Bez pruderii

"Między nogami" - reż. Adam Kuzycz-Berezowski - Stowarzyszenie Teatr Niekonsekwentny

Był najsłynniejszym komediopisarzem antyku. Nie oszczędzał polityków i sobie współczesnych, bezlitośnie drwił z kolegów po piórze. Arystofanesa, greckiego twórcy sprzed 2,5 tysiąca lat, postanowili przypomnieć czterej młodzi aktorzy szczecińskiego Teatru Współczesnego

Adam Kuzycz-Berezowski, Wojciech Sandach, Maciej Litkowski i Michał Lewandowski (tym razem pod szyldem Teatru Niekonsekwentnego) zebrali w jedno cztery utwory Arystofanesa. Fragmenty "Zab", "Lizystraty", "Ptaków" i "Thesmoforii", wystawili pod wspólnym tytułem "Między nogami", w Malarni, czyli na malej scenie Współczesnego.

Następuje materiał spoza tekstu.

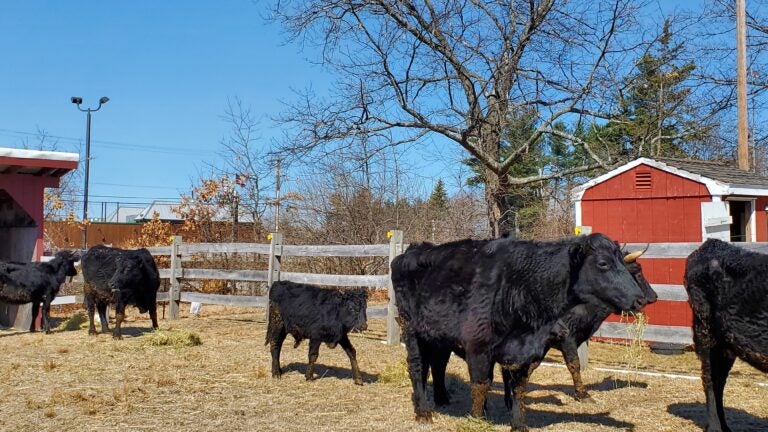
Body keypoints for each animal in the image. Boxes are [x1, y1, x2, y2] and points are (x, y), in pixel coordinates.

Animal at [391, 233, 647, 431]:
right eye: (603, 263)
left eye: (624, 264)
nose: (641, 299)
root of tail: (412, 250)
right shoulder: (478, 348)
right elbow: (481, 385)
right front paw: (478, 419)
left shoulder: (529, 353)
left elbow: (519, 389)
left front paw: (518, 424)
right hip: (410, 328)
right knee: (417, 367)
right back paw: (423, 412)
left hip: (438, 336)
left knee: (437, 363)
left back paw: (441, 399)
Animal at [684, 239, 768, 432]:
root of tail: (711, 243)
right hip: (705, 330)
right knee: (709, 379)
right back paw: (715, 427)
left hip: (725, 345)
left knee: (719, 381)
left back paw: (725, 426)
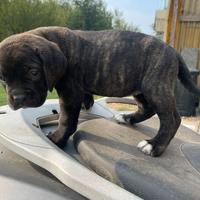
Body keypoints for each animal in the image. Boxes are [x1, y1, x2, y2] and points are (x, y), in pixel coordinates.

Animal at [0, 26, 200, 156]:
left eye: (34, 72)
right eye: (2, 78)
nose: (18, 97)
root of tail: (173, 51)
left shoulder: (70, 93)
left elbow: (66, 119)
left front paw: (57, 139)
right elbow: (84, 98)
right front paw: (87, 103)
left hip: (155, 86)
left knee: (172, 119)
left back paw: (154, 145)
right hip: (141, 87)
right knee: (147, 108)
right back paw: (127, 118)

Trudno w spektaklu szukać jednorodnej fabuły - to raczej zbiór kilku scenek, opartych na wspólnych podstawach: relacjach damsko-męskich i dosadnym dowcipie. Ten dowcip zresztą może wydać się zaskakujący - przywykliśmy myśleć, iż czasy nam współczesne to pełny rozkwit swobody obyczajowej i językowej. Zetknięcie z Arystofanesem przekonuje, że nic bardziej mylnego. Już 500 lat przed naszą erą powstawały sztuki, w których o sferze seksu mówiło się całkiem wprost, z użyciem słownictwa, które i dziś może razić co bardziej pruderyjnych widzów.

"Między nogami" to spektakl nie tylko śmiały, ale i bardzo dobrze zagrany. Kuzycz-Berezowski, Sandach, Litkowski i Lewandowski wcielają się z równym wdziękiem w kobiety, odmawiające mężom współżycia do czasu zaprzestania wojen, jak i mężów, boleśnie brak seksu odczuwających, w tragików - Ajschylosa i Eurypidesa, toczących ze sobą wojny nawet w Hadesie, czy w podróżujących z Charonem przez Styks. Skrzące interpretacyjnymi pomysłami przedstawienie, pokazuje, że można przenieść na scenę teksty sprzed wielu wieków w taki sposób, by urzec publiczność, zaciekawić ją, przykuć do fotela. Nie trzeba do tego rozbudowanych środków: w "Między nogami" akcja toczy się na czarnej scenie, z odgrodzonymi kotarami kulisami i pudłami różnej wielkości. Dosadny dowcip sztuki podkreślają kostiumy, eksponujące ogromne, przypinane sztuczne penisy.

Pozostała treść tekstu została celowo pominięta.